Friday, they finally received word of an open bed at MGH and off I went in the ambulance with my sister. I didn’t even remember she had been with me until she reminded me. She held my hand and I squeezed each time we went over a bump because each bump hurt so much.
I barely remember meeting the doctor or even the discussions I had with him. The word “cancer” was mentioned, but it still seems surreal to me. I don’t think I really understood what was happening. Laurie, my sister, says I was talking about all my investments and my will and trying to figure out if everything was in order, but I don’t remember doing that. She said I was really scaring her by talking like that, but I honestly only maybe vaguely remember it.
Because there was some sort of cancer diagnosis in the works, the doctor couldn’t operate on my leg immediately. Putting a rod through the bone of someone with cancer in their leg would spread the cancer so there would be no fixing of the bone until an official diagnosis was handed down. In the meantime, he put an external fixator on my leg so I wouldn’t have to be in traction anymore.
It’s a type of traction, but it’s fixed so no one can knock it. It’s an external rod that is attached to my bone at the top and the bottom and set to a fixed length so my leg is fixed. The doctor did that on Sunday night, I believe. It might have been a little better, but it still wasn’t great and I was still on lots of pain killers and I still have memory gaps from that time.

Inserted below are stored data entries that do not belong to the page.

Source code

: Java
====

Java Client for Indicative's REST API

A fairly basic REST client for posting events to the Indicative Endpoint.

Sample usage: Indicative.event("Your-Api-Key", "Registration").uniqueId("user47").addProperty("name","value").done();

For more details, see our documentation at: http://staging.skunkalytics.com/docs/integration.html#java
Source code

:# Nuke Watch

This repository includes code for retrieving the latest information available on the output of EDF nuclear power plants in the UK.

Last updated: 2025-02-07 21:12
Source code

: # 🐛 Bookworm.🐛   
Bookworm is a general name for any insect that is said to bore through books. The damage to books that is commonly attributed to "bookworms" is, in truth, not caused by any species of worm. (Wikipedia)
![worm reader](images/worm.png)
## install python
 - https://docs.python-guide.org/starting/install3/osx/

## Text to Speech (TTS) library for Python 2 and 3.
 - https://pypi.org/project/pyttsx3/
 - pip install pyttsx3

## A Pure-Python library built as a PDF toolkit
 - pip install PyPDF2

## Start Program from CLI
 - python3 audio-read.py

I remember I missed my kids and I was worried about them tremendously. They didn’t want to come to the hospital and it wouldn’t have been good for them to see me in that kind of pain so they did not visit. It was very hard for all three of us.
Since my ex-husband and I split up, the girls and I have been a team especially because their dad is so far away. Besides that, they were still little. When this all started, they were 5 ½ and almost 7; kindergarten and second grade. And, even when they were babies and Jeff and I were still together, I was a stay-at-home Mom so they were always with me. Now they had to get used to a new house, new schools, new friends, no Mom and Duncan’s rules. It was just as hard, if not harder, for Duncan, too.